C. Ehab and Prefix MEXs
time limit per test
1 second
memory limit per test
256 megabytes
input
standard input
output
standard output

Given an array $$$a$$$ of length $$$n$$$, find another array, $$$b$$$, of length $$$n$$$ such that:

  • for each $$$i$$$ $$$(1 \le i \le n)$$$ $$$MEX(\{b_1$$$, $$$b_2$$$, $$$\ldots$$$, $$$b_i\})=a_i$$$.

The $$$MEX$$$ of a set of integers is the smallest non-negative integer that doesn't belong to this set.

If such array doesn't exist, determine this.

Input

The first line contains an integer $$$n$$$ ($$$1 \le n \le 10^5$$$) — the length of the array $$$a$$$.

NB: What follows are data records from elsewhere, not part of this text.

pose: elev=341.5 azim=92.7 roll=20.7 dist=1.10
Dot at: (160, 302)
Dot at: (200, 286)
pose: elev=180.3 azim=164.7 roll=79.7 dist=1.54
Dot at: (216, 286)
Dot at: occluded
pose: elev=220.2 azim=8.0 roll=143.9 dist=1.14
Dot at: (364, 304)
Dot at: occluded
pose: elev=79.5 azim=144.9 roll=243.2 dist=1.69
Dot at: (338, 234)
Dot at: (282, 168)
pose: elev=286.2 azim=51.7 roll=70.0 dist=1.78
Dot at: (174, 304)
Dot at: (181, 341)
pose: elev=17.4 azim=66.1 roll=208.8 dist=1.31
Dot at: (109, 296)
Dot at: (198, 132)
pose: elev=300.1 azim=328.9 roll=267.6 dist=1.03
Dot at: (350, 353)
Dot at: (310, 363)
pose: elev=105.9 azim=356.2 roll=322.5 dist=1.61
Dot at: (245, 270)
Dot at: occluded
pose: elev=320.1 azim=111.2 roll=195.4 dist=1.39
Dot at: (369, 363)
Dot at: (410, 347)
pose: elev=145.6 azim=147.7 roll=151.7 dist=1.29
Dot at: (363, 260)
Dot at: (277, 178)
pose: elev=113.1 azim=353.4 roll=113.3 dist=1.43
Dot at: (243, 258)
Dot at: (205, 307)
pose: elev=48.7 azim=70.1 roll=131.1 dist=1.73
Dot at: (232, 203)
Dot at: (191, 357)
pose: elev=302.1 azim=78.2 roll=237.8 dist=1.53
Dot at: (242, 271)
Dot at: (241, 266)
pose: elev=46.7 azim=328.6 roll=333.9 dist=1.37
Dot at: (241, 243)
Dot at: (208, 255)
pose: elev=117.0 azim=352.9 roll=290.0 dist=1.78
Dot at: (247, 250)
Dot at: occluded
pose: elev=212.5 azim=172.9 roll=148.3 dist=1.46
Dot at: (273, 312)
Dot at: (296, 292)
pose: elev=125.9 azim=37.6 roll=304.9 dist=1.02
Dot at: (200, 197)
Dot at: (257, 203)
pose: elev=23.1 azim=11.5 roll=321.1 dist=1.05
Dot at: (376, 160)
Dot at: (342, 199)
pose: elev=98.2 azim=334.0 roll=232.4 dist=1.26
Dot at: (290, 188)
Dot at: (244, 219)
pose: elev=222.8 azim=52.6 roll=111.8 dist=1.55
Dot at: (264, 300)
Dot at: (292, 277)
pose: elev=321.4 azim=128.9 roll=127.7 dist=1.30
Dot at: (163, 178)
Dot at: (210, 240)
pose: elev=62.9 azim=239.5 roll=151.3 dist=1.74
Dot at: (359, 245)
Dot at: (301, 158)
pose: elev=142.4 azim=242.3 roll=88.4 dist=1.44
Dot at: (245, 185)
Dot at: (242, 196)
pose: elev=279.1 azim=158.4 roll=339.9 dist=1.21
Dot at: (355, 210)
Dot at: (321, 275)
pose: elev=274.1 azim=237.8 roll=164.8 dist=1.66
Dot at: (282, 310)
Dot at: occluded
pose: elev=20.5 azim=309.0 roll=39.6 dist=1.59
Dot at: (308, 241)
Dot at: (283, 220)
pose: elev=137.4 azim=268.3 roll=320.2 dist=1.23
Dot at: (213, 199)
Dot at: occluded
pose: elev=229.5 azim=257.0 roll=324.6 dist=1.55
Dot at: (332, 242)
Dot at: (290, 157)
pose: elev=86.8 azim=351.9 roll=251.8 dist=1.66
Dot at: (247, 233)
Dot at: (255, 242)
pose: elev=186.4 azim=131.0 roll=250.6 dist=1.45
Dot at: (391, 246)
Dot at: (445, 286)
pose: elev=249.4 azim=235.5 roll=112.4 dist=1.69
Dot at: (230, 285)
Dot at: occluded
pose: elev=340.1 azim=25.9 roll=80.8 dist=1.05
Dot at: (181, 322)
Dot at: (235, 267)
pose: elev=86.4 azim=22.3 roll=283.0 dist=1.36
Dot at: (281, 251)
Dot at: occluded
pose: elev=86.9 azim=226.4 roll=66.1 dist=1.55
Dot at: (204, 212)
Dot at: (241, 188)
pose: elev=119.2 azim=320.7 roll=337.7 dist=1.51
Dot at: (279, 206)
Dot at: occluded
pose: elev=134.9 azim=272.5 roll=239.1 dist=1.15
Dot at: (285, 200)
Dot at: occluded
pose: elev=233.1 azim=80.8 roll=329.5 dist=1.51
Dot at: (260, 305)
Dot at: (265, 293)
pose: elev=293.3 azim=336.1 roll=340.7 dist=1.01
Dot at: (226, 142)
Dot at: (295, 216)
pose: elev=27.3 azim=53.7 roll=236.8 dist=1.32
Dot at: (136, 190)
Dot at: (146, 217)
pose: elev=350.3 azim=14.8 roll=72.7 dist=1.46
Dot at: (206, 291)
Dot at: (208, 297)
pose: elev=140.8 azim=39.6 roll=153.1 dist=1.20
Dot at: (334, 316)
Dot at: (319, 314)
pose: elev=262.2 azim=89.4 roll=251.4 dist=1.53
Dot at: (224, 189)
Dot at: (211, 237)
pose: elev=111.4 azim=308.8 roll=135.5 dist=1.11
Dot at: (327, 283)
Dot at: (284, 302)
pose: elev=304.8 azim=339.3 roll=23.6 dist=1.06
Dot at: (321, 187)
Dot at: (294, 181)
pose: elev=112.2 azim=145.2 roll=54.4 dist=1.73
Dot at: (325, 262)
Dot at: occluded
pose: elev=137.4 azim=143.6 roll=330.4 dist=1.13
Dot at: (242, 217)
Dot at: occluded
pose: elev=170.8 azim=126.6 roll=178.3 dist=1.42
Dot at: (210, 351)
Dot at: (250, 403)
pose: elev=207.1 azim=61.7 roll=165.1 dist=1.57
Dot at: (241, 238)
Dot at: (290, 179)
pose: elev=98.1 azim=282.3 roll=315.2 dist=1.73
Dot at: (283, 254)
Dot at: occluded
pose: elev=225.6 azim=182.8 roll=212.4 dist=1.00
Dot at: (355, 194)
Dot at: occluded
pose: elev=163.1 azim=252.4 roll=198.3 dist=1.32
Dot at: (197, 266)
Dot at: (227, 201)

The second line contains $$$n$$$ integers $$$a_1$$$, $$$a_2$$$, $$$\ldots$$$, $$$a_n$$$ ($$$0 \le a_i \le i$$$) — the elements of the array $$$a$$$. It's guaranteed that $$$a_i \le a_{i+1}$$$ for $$$1\le i < n$$$.

Output

If there's no such array, print a single line containing $$$-1$$$.

Otherwise, print a single line containing $$$n$$$ integers $$$b_1$$$, $$$b_2$$$, $$$\ldots$$$, $$$b_n$$$ ($$$0 \le b_i \le 10^6$$$)

If there are multiple answers, print any.

Examples
Input
3
1 2 3
Output
0 1 2
Input
4
0 0 0 2
Output
1 3 4 0
Input
3
1 1 3
Output
0 2 1
Note

In the second test case, other answers like $$$[1,1,1,0]$$$, for example, are valid.